Antibiotic overuse and resistance problems have become a major public health issue worldwide (1). The inappropriate or overuse antibiotic usage, especially broad-spectrum agents results in the emergence and spread of antibiotic-resistant bacteria, which lead to increased morbidity, inpatient stays, and higher mortality (1, 2).
The problem of increasing antimicrobial resistance is especially critical for patients in the intensive care unit (ICU), because they are more susceptible to health care associated Infections (3).Increased multidrug resistance (MDR) organisms and Clostridium difficile infections have been involved in solid-organ transplant (SOT) recipients and have been associated with significant graft loss and mortality (4). Rates of bacterial infections in SOT recipients range from 21% to 68%, depending on transplant type and immunotherapy (5). Between 20 to 40% patients receiving bone marrow transplant (would require ICU admission in the initial post transplantation Phase and the rates of their mortality was around 60% which have been reported for infectious diseases (6). Similarly, the incidence of Clostridium difficile infection (CDI) in this population is increasing and characterized by more severe disease, frequent recurrences, and graft loss (4). There are limited treatment options for MDR organisms, and antibiotic exposure remains the principal risk factor for CDI. Therefore, transplant providers, patient safety plan and programmatic interventions focusing on prevention are an emerging problem (4, 7).
Furthermore, the unrealized microbiome effects of altering immune function may predispose to allograft rejection. (4). Over the past few decades, published literature related to safety and efficacy of antibiotic stewardship strategies in high-risk immunocompromised hosts such as SOT recipients and those with hematologic malignancies exposed to cytotoxic chemotherapy and prolonged neutropenia is limited (8).
Multidrug resistance (MDR) is defined as resistant microorganism to the administered antimicrobial agents despite earlier sensitivity to it.

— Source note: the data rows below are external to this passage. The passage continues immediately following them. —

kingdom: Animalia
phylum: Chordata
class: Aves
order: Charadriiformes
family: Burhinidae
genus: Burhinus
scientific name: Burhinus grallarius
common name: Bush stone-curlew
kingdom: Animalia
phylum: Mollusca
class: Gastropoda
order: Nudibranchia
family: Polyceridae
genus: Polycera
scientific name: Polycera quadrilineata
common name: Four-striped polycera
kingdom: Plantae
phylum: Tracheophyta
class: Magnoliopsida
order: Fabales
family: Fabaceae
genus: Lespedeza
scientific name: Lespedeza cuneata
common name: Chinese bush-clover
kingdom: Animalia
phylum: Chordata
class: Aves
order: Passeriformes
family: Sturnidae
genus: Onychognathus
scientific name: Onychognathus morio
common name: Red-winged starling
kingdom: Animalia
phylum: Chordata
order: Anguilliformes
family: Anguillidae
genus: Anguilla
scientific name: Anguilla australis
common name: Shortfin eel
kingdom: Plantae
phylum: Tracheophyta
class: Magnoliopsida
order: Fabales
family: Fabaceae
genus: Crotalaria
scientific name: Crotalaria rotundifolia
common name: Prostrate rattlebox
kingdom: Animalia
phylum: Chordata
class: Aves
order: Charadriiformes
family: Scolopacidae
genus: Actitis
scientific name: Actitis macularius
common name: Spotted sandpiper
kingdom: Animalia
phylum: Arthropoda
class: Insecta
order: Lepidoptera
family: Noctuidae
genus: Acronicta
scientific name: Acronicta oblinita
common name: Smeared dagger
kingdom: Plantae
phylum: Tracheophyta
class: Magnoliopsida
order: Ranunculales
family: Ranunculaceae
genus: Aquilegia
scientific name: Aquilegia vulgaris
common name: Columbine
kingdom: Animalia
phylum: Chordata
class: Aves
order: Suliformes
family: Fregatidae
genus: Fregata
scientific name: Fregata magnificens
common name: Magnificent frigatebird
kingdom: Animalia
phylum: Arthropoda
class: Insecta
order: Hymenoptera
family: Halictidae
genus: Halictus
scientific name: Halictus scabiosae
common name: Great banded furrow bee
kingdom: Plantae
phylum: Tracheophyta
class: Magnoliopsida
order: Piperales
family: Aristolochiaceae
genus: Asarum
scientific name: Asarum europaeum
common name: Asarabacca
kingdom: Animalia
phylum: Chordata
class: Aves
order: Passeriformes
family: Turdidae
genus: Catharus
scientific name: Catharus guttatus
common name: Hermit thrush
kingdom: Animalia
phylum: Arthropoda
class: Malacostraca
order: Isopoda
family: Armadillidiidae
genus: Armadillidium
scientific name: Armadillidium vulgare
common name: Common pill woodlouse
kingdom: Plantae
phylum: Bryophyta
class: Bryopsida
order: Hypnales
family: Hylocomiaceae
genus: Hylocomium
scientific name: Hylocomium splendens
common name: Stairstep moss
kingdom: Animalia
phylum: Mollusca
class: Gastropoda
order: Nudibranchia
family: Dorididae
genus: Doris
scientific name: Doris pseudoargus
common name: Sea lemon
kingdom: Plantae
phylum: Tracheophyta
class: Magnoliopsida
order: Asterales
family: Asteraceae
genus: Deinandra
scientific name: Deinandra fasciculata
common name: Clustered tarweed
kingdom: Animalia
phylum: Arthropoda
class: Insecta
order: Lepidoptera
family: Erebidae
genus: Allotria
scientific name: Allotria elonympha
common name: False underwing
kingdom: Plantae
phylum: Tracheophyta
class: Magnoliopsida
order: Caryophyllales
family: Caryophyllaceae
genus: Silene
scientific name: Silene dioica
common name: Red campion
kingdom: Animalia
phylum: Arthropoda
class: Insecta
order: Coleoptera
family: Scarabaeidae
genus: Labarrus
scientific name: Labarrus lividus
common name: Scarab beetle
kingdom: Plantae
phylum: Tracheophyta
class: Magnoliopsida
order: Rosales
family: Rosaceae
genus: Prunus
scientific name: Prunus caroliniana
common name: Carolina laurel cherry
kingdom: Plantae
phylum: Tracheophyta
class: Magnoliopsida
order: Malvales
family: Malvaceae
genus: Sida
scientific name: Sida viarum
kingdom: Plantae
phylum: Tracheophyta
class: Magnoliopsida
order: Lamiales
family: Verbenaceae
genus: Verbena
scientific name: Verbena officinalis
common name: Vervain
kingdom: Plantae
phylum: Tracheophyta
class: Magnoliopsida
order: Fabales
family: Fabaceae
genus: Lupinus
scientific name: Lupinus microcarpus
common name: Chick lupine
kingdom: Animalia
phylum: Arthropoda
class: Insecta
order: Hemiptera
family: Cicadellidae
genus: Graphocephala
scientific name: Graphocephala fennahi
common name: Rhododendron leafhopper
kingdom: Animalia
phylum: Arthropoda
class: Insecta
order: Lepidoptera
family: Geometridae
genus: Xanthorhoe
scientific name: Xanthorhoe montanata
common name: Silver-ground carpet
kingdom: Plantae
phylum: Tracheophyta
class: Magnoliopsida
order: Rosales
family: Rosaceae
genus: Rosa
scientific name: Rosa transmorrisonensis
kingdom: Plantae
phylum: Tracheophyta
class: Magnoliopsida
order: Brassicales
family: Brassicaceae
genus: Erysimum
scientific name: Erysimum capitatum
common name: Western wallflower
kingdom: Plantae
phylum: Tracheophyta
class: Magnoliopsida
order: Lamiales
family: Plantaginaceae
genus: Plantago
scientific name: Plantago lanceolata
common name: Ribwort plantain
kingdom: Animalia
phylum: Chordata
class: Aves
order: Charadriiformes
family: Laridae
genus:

These resistant microorganisms could rise in immunocompromised conditions, like individuals who have undergone organ transplantation leads further spread of MDR (9).
There has been a dramatic reduction in the development of antimicrobial agents with novel mechanisms of action to combat the rising spread of infections caused MDR organisms, although implementation challenges in immunocompromised hosts have been described (4,8). In general, antimicrobial-stewardship programs (ASPs) can help to improve clinical outcomes, limit antibiotic resistance and reduce medical costs by limiting the inappropriate use of antimicrobials in hospitals (1, 3, 10).
It is unknown whether antimicrobial stewardship efforts are enclosing only the general patient population or whether immunocompromised hosts such as cancer and SOT are being included (7, 8). Duration of antimicrobial therapy and difficulty with source control is not clearly defined in many infections for immunocompromised hosts which may lead clinicians to prescribe broader and longer courses of antimicrobials than they would with a normal host (5, 8).
Among adult hospital ASPs, studies have indicated a reduction in the hospital length of stay in ICU, a decrease in C.difficile rates, and a development in antibiotic susceptibilities of common pathogens (10). Adherence to antibiotic guidelines varies among countries and institutions and the results of a recent comprehensive, antimicrobial stewardship program among adult hospital ASPs, studies have indicated a reduction in the hospital length of stay in ICU, a decrease in C. difficile rates, and a development in antibiotic susceptibilities of common pathogens (3, 11).The objective of this study was to determine the impact of a hospital ASP on antimicrobial resistant, clostridium difficile rates and amount of antimicrobial consumed meropenem (MPM) and vancomycin (VMN) in cancer patients.